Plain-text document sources
*** Block opens ***
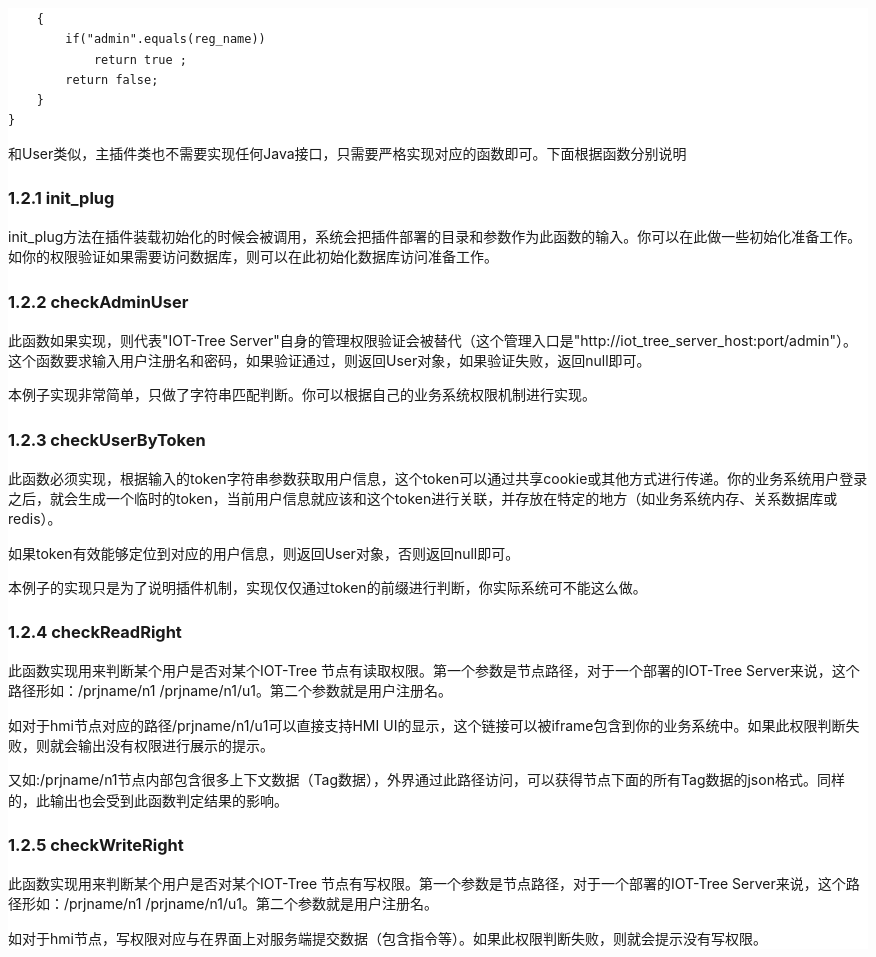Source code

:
 ```
	{
		if("admin".equals(reg_name))
			return true ;
		return false;
	}
}

```

和User类似，主插件类也不需要实现任何Java接口，只需要严格实现对应的函数即可。下面根据函数分别说明



### 1.2.1 init_plug


init_plug方法在插件装载初始化的时候会被调用，系统会把插件部署的目录和参数作为此函数的输入。你可以在此做一些初始化准备工作。如你的权限验证如果需要访问数据库，则可以在此初始化数据库访问准备工作。




### 1.2.2 checkAdminUser


此函数如果实现，则代表"IOT-Tree Server"自身的管理权限验证会被替代（这个管理入口是"http://iot_tree_server_host:port/admin"）。这个函数要求输入用户注册名和密码，如果验证通过，则返回User对象，如果验证失败，返回null即可。

本例子实现非常简单，只做了字符串匹配判断。你可以根据自己的业务系统权限机制进行实现。



### 1.2.3 checkUserByToken


此函数必须实现，根据输入的token字符串参数获取用户信息，这个token可以通过共享cookie或其他方式进行传递。你的业务系统用户登录之后，就会生成一个临时的token，当前用户信息就应该和这个token进行关联，并存放在特定的地方（如业务系统内存、关系数据库或redis）。

如果token有效能够定位到对应的用户信息，则返回User对象，否则返回null即可。

本例子的实现只是为了说明插件机制，实现仅仅通过token的前缀进行判断，你实际系统可不能这么做。


### 1.2.4 checkReadRight


此函数实现用来判断某个用户是否对某个IOT-Tree 节点有读取权限。第一个参数是节点路径，对于一个部署的IOT-Tree Server来说，这个路径形如：/prjname/n1   /prjname/n1/u1。第二个参数就是用户注册名。

如对于hmi节点对应的路径/prjname/n1/u1可以直接支持HMI UI的显示，这个链接可以被iframe包含到你的业务系统中。如果此权限判断失败，则就会输出没有权限进行展示的提示。

又如:/prjname/n1节点内部包含很多上下文数据（Tag数据），外界通过此路径访问，可以获得节点下面的所有Tag数据的json格式。同样的，此输出也会受到此函数判定结果的影响。


### 1.2.5 checkWriteRight


此函数实现用来判断某个用户是否对某个IOT-Tree 节点有写权限。第一个参数是节点路径，对于一个部署的IOT-Tree Server来说，这个路径形如：/prjname/n1   /prjname/n1/u1。第二个参数就是用户注册名。

如对于hmi节点，写权限对应与在界面上对服务端提交数据（包含指令等）。如果此权限判断失败，则就会提示没有写权限。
*** Block closes ***
EXERCISE AIM
Pick every line of the data that includes the string "Server来说".

EXERCISE SOLUTION
此函数实现用来判断某个用户是否对某个IOT-Tree 节点有读取权限。第一个参数是节点路径，对于一个部署的IOT-Tree Server来说，这个路径形如：/prjname/n1   /prjname/n1/u1。第二个参数就是用户注册名。
此函数实现用来判断某个用户是否对某个IOT-Tree 节点有写权限。第一个参数是节点路径，对于一个部署的IOT-Tree Server来说，这个路径形如：/prjname/n1   /prjname/n1/u1。第二个参数就是用户注册名。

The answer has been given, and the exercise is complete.